Plots show log(odds) of each of six diseases versus quantile (n = 10) of standardized population structure-adjusted PRS (PRS_std-adj) among up to 1,807 MGBB participants of reported Black race. Results not reported for CRCa due to 0 CRCa cases in at least one quantile. The correlation coefficient, r, is shown in each panel. Abbreviations: AFib, atrial fibrillation; BrCa, breast cancer; CAD, coronary artery disease; CRCa, colorectal cancer; MGBB, Mass General Brigham Biobank; OR, odds ratio; PrCa, prostate cancer; PRS, polygenic risk score; T2D, type 2 diabetes.

Extended Data Fig. 6. Correlation between standardized, adjusted PRS and odds of disease in reported Asian MGBB participants.

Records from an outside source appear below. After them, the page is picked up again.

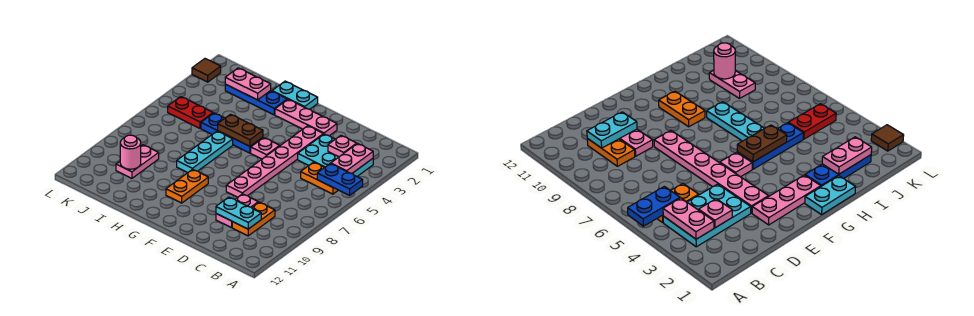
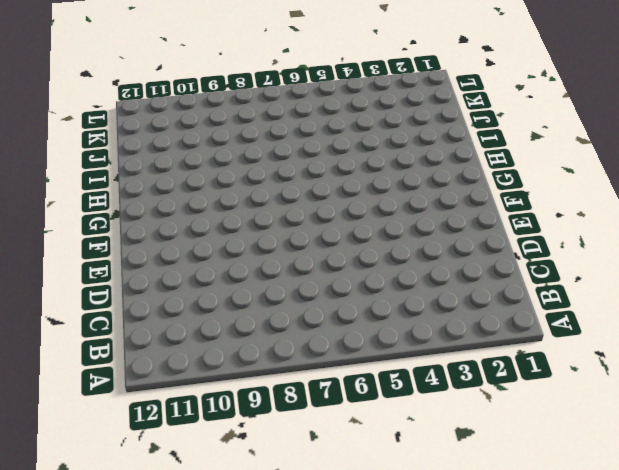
none -> cyan 2x3 plate [298,134,373,176]
none -> orange 1x2 plate [301,162,338,194]
none -> orange 1x2 plate [232,202,275,236]

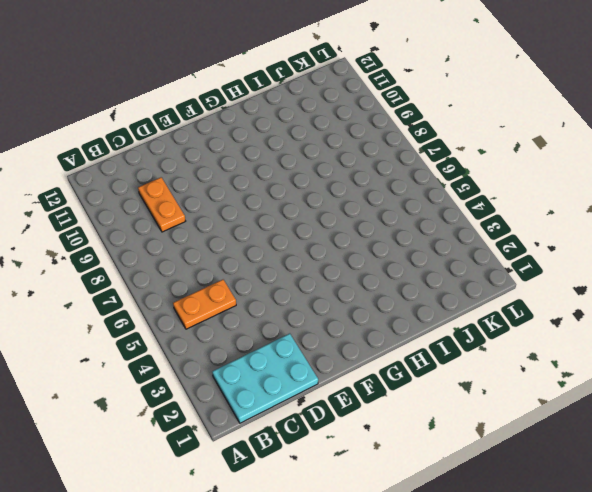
cyan 2x3 plate [212,334,318,423] -> cyan 2x3 plate moved to [298,134,373,176]
none -> pink 1x2 plate [216,194,258,228]
none -> pink 1x3 plate [275,100,337,136]
none -> pink 1x6 plate [226,126,323,197]

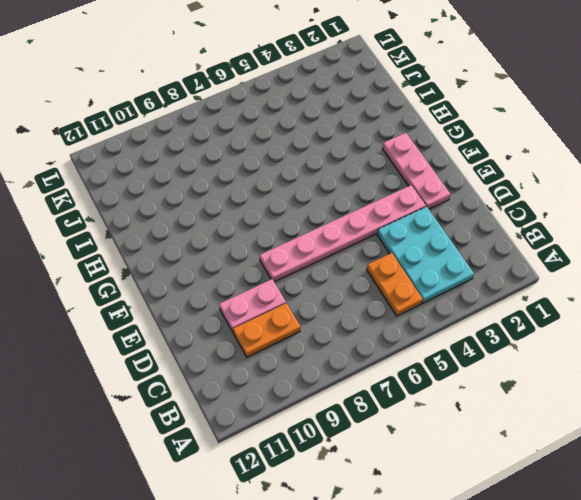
none -> pink 1x1 plate [251,138,279,159]
none -> cyan 1x2 plate [272,81,318,109]
none -> blue 1x3 plate [201,113,263,153]

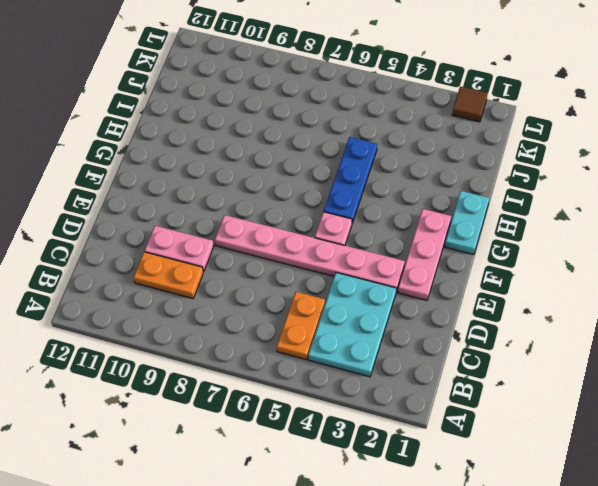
none -> orange 1x2 plate [166,169,208,203]
none -> blue 1x3 plate [225,84,287,115]
none -> cyan 1x3 plate [177,131,233,173]

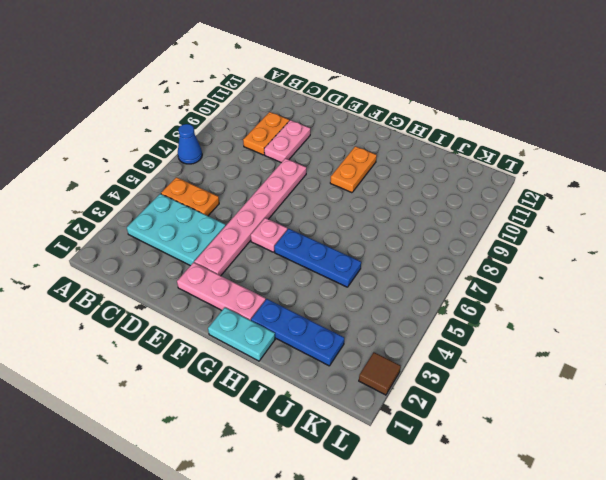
blue 1x1 cone [178,124,202,164] -> none
none -> cyan 1x3 plate [177,131,233,173]
none -> red 1x2 plate [168,97,213,128]
none -> pink 1x2 plate [116,145,159,178]

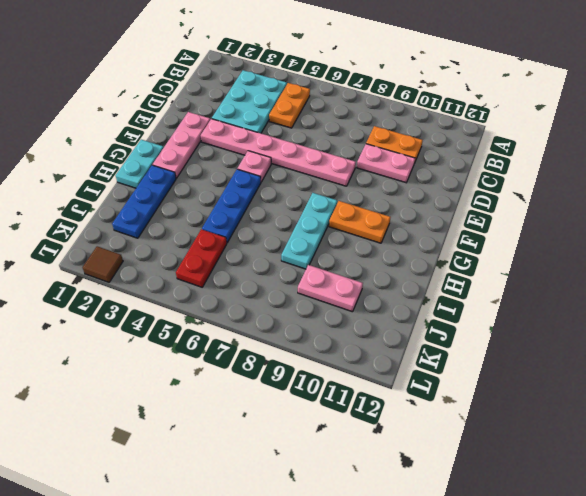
cyan 1x3 plate [281,193,337,269] -> cyan 1x3 plate turned to [177,131,233,173]
none -> blue 1x2 plate [317,164,363,195]
none -> pink 1x2 plate [331,144,373,173]
none -> pink 1x1 plate [328,136,357,157]

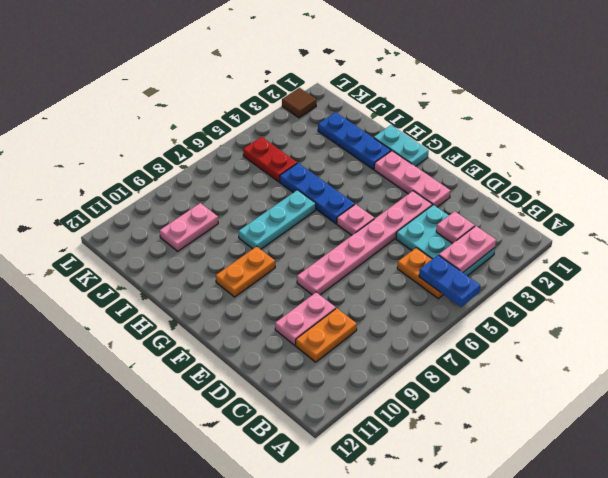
none -> cyan 1x2 plate [216,197,261,229]
none -> brown 1x2 plate [218,114,263,146]
none -> pink 1x2 plate [225,68,271,100]

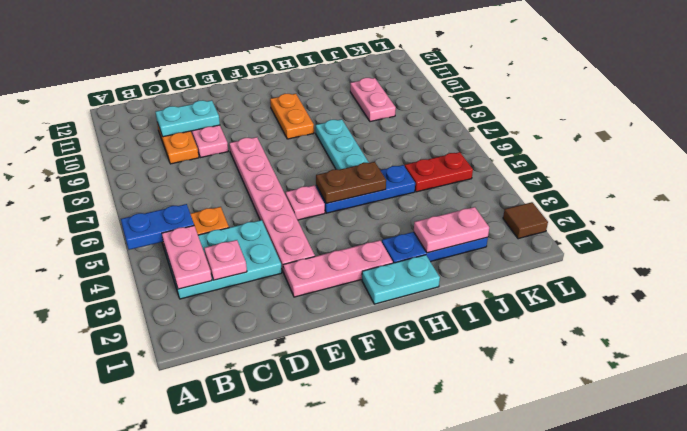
none -> pink 1x1 round brick [120,135,141,169]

Plots show log(odds) of each of six diseases versus quantile (n = 10) of standardized population structure-adjusted PRS (PRS_std-adj) among up to 786 MGBB participants of reported Asian race. Results not reported for CRCa, PrCa, or AFib due to 0 cases in at least one quantile. The correlation coefficient, r, is shown in each panel. Abbreviations: AFib, atrial fibrillation; BrCa, breast cancer; CAD, coronary artery disease; CRCa, colorectal cancer; MGBB, Mass General Brigham Biobank; OR, odds ratio; PrCa, prostate cancer; PRS, polygenic risk score; T2D, type 2 diabetes.

Extended Data Fig. 7. Correlation between standardized, adjusted PRS and odds of disease in MGBB participants of unknown or other reported race.

Plots show log(odds) of each of six diseases versus quantile (n = 50 for T2D, n = 10 for all other disease) of standardized population structure-adjusted PRS (PRS_std-adj) among up to 3,113 MGBB participants of unknown or other reported race. Results not reported for CRCa due to 0 cases in at least one quantile (n = 10). The correlation coefficient, r, is shown in each panel. Abbreviations: AFib, atrial fibrillation; BrCa, breast cancer; CAD, coronary artery disease; CRCa, colorectal cancer; MGBB, Mass General Brigham Biobank; OR, odds ratio; PrCa, prostate cancer; PRS, polygenic risk score; T2D, type 2 diabetes.

Extended Data Fig. 8. Difference in standardized, adjusted PRS between WGS and imputed genotyping arrays for 22 individual samples.

The PRS_std-adj of 22 samples obtained from WGS and from imputed genotyping arrays are subtracted, and the distribution of the difference of the scores is plotted for each disease. Abbreviations: AFib, atrial fibrillation; BrCa, breast cancer; CAD, coronary artery disease; CRCa, colorectal cancer; IMPU, imputed genotype data; MGBB, Mass General Brigham Biobank; PrCa, prostate cancer; PRS, polygenic risk score; T2D, type 2 diabetes; WGS, whole genome sequencing.